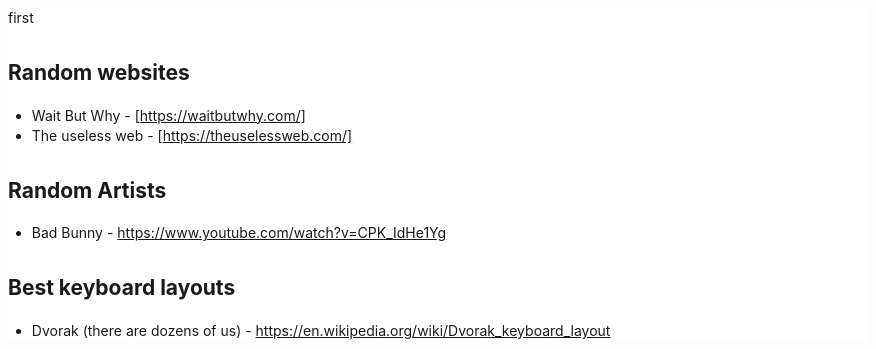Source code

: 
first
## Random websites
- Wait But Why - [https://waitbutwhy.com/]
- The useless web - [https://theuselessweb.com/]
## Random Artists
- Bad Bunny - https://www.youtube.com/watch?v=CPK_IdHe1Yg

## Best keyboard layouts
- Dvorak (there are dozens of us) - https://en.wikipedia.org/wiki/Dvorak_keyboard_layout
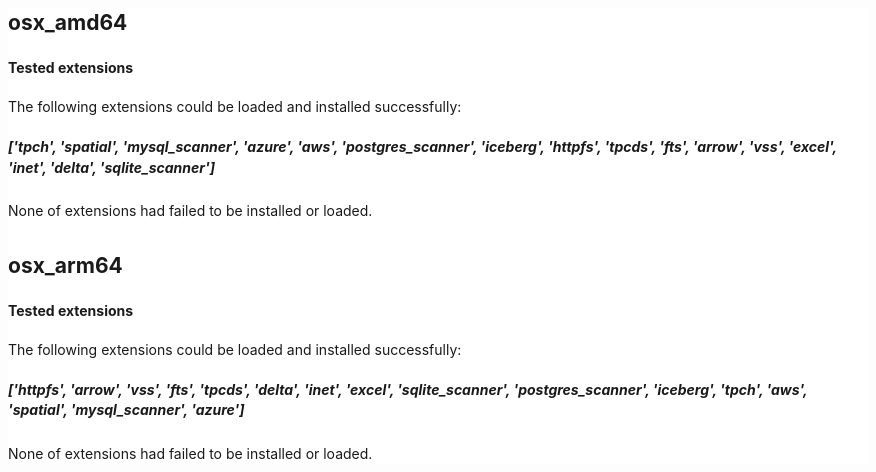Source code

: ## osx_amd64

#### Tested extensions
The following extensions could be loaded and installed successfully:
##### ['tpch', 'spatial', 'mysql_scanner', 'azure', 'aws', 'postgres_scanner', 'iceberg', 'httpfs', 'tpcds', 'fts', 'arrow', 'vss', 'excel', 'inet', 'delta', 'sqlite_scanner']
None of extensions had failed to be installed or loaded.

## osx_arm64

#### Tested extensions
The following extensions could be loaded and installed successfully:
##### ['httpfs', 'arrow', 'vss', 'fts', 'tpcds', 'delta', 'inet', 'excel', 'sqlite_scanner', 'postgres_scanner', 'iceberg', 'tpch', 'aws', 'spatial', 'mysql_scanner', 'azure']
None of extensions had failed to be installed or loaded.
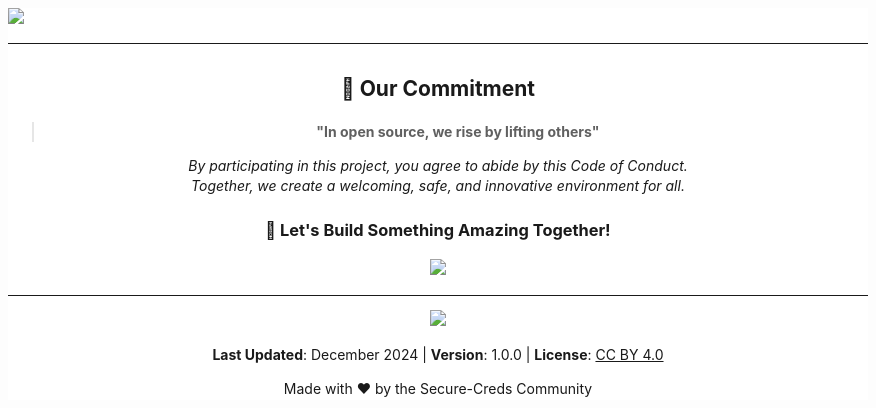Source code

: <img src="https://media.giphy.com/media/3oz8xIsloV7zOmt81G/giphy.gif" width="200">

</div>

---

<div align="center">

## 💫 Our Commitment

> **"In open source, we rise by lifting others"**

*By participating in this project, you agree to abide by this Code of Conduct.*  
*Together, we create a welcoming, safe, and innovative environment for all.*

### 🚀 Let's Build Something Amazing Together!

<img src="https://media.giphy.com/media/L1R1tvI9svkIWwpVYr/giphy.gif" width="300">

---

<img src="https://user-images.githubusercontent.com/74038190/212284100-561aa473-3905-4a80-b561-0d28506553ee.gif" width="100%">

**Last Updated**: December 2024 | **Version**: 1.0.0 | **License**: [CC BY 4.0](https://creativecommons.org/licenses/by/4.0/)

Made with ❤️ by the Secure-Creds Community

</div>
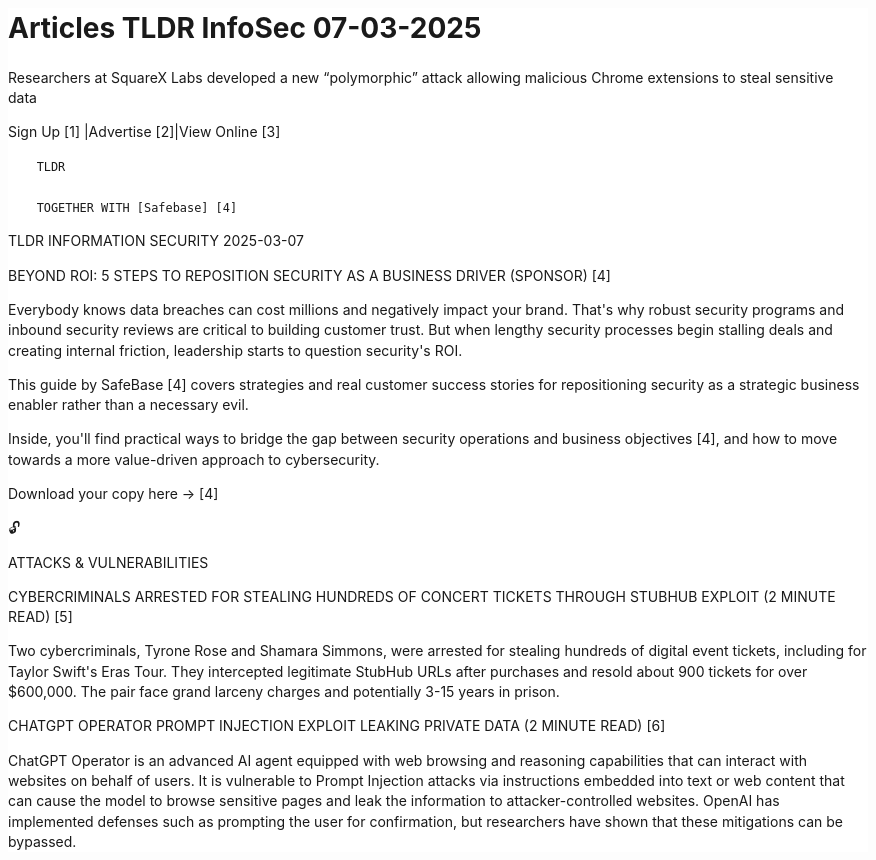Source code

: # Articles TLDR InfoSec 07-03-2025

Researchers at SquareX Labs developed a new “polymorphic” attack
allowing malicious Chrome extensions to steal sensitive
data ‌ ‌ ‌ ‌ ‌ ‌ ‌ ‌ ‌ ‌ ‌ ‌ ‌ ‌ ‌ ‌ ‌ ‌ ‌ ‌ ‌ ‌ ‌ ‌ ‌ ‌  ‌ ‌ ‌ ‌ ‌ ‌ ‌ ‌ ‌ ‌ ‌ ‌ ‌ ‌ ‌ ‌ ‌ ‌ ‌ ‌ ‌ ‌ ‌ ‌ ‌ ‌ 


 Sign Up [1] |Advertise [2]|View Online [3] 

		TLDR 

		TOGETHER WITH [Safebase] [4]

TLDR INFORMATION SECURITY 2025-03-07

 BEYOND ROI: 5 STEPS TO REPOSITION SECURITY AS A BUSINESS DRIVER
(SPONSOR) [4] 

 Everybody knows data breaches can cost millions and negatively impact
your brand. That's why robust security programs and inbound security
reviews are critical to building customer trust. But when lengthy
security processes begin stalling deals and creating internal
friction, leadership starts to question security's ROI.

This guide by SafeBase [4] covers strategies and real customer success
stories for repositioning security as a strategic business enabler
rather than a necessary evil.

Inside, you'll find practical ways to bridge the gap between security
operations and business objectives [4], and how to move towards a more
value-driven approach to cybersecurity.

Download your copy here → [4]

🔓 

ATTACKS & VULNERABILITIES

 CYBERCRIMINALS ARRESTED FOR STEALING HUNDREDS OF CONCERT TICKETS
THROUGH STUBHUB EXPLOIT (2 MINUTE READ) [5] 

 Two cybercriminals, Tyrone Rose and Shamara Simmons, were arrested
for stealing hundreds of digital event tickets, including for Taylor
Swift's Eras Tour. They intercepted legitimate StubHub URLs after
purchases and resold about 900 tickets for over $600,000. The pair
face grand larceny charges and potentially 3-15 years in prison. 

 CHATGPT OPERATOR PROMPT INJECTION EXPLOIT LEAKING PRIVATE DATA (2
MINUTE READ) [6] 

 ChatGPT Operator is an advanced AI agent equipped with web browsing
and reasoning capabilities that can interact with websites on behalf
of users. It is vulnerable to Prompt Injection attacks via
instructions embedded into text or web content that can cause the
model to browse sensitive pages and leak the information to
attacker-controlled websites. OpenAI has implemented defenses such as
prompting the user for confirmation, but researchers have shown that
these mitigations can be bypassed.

## What you should do:
Reproduce the source text of all the rows above word for word, without any change. Leave the pictures out of your answer.

## Exercise output:
Source code

: 
first
## Random websites
- Wait But Why - [https://waitbutwhy.com/]
- The useless web - [https://theuselessweb.com/]
## Random Artists
- Bad Bunny - https://www.youtube.com/watch?v=CPK_IdHe1Yg

## Best keyboard layouts
- Dvorak (there are dozens of us) - https://en.wikipedia.org/wiki/Dvorak_keyboard_layout
Source code

: ## osx_amd64

#### Tested extensions
The following extensions could be loaded and installed successfully:
##### ['tpch', 'spatial', 'mysql_scanner', 'azure', 'aws', 'postgres_scanner', 'iceberg', 'httpfs', 'tpcds', 'fts', 'arrow', 'vss', 'excel', 'inet', 'delta', 'sqlite_scanner']
None of extensions had failed to be installed or loaded.

## osx_arm64

#### Tested extensions
The following extensions could be loaded and installed successfully:
##### ['httpfs', 'arrow', 'vss', 'fts', 'tpcds', 'delta', 'inet', 'excel', 'sqlite_scanner', 'postgres_scanner', 'iceberg', 'tpch', 'aws', 'spatial', 'mysql_scanner', 'azure']
None of extensions had failed to be installed or loaded.
Source code

: <img src="https://media.giphy.com/media/3oz8xIsloV7zOmt81G/giphy.gif" width="200">

</div>

---

<div align="center">

## 💫 Our Commitment

> **"In open source, we rise by lifting others"**

*By participating in this project, you agree to abide by this Code of Conduct.*  
*Together, we create a welcoming, safe, and innovative environment for all.*

### 🚀 Let's Build Something Amazing Together!

<img src="https://media.giphy.com/media/L1R1tvI9svkIWwpVYr/giphy.gif" width="300">

---

<img src="https://user-images.githubusercontent.com/74038190/212284100-561aa473-3905-4a80-b561-0d28506553ee.gif" width="100%">

**Last Updated**: December 2024 | **Version**: 1.0.0 | **License**: [CC BY 4.0](https://creativecommons.org/licenses/by/4.0/)

Made with ❤️ by the Secure-Creds Community

</div>
Source code

: # Articles TLDR InfoSec 07-03-2025

Researchers at SquareX Labs developed a new “polymorphic” attack
allowing malicious Chrome extensions to steal sensitive
data ‌ ‌ ‌ ‌ ‌ ‌ ‌ ‌ ‌ ‌ ‌ ‌ ‌ ‌ ‌ ‌ ‌ ‌ ‌ ‌ ‌ ‌ ‌ ‌ ‌ ‌  ‌ ‌ ‌ ‌ ‌ ‌ ‌ ‌ ‌ ‌ ‌ ‌ ‌ ‌ ‌ ‌ ‌ ‌ ‌ ‌ ‌ ‌ ‌ ‌ ‌ ‌ 


 Sign Up [1] |Advertise [2]|View Online [3] 

		TLDR 

		TOGETHER WITH [Safebase] [4]

TLDR INFORMATION SECURITY 2025-03-07

 BEYOND ROI: 5 STEPS TO REPOSITION SECURITY AS A BUSINESS DRIVER
(SPONSOR) [4] 

 Everybody knows data breaches can cost millions and negatively impact
your brand. That's why robust security programs and inbound security
reviews are critical to building customer trust. But when lengthy
security processes begin stalling deals and creating internal
friction, leadership starts to question security's ROI.

This guide by SafeBase [4] covers strategies and real customer success
stories for repositioning security as a strategic business enabler
rather than a necessary evil.

Inside, you'll find practical ways to bridge the gap between security
operations and business objectives [4], and how to move towards a more
value-driven approach to cybersecurity.

Download your copy here → [4]

🔓 

ATTACKS & VULNERABILITIES

 CYBERCRIMINALS ARRESTED FOR STEALING HUNDREDS OF CONCERT TICKETS
THROUGH STUBHUB EXPLOIT (2 MINUTE READ) [5] 

 Two cybercriminals, Tyrone Rose and Shamara Simmons, were arrested
for stealing hundreds of digital event tickets, including for Taylor
Swift's Eras Tour. They intercepted legitimate StubHub URLs after
purchases and resold about 900 tickets for over $600,000. The pair
face grand larceny charges and potentially 3-15 years in prison. 

 CHATGPT OPERATOR PROMPT INJECTION EXPLOIT LEAKING PRIVATE DATA (2
MINUTE READ) [6] 

 ChatGPT Operator is an advanced AI agent equipped with web browsing
and reasoning capabilities that can interact with websites on behalf
of users. It is vulnerable to Prompt Injection attacks via
instructions embedded into text or web content that can cause the
model to browse sensitive pages and leak the information to
attacker-controlled websites. OpenAI has implemented defenses such as
prompting the user for confirmation, but researchers have shown that
these mitigations can be bypassed.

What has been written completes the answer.